Ok, thanks for clearing that up. I'm still a bit surprised that they would make an aquarium lighting unit using NO T5s though. First time I've seen that. Or I just haven't been paying attention!


----------



## goalcreas (Nov 20, 2006)

Well, the thing about the NO bulbs is that they just last so dang long and run so cool. Also, I mainly use this as an addition light, for anything deeper then a 20 long, I wouldn't use these solely, but that is just me, some do. The color temps of these bulbs are by far the greatest for the price, because they are just so dang cheap. The thing that bugs me the most is that I can't get these for a 10 gallon, because 24" is the shortest fixture they make, otherwise these would be my first choice for 10 gallons, probably two of them.
The reason being however, at least why I think they don't make the 20" fixture is that the shortest standard size of T5 bulb is longer then 20".
I suppose you could and some probably do use the 24" on a 10 gallon, but unless I were to hang it, it would just bug me that it overhangs.

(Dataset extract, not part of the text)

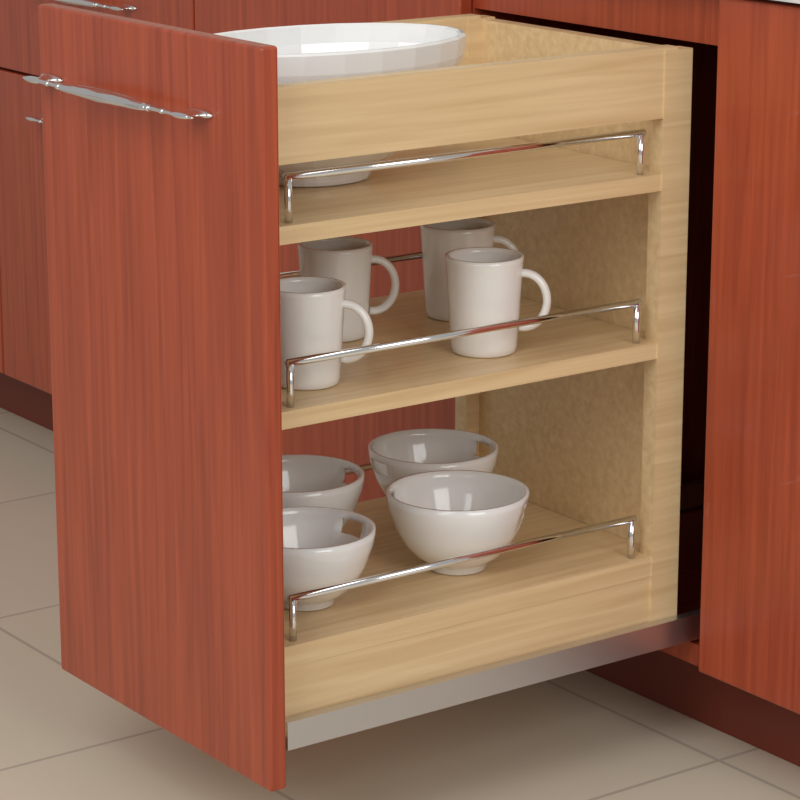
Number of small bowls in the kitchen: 4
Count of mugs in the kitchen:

BTW for those who haven't used these, they come with two thin wire metal hangers, they pull out from each end, they are made for open top tanks, because you pull the hanger out so that it hangs over the edge, with a top it is a little tricker to use unless you place the fixture right on the glass. That being said, I have it on a closed top tank and have made it work just fine, but it is somewhat of a balancing act.
That light is worth it though.


----------



## Hashbaz (Apr 23, 2006)

I really like how thin/compact these fixtures are. My brother has the standard plastic hood and these fixtures fit right inside the place for the standard NO fixture.

I have one sitting on top of a glass fixture and could easily add a second without needing legs or anything.


----------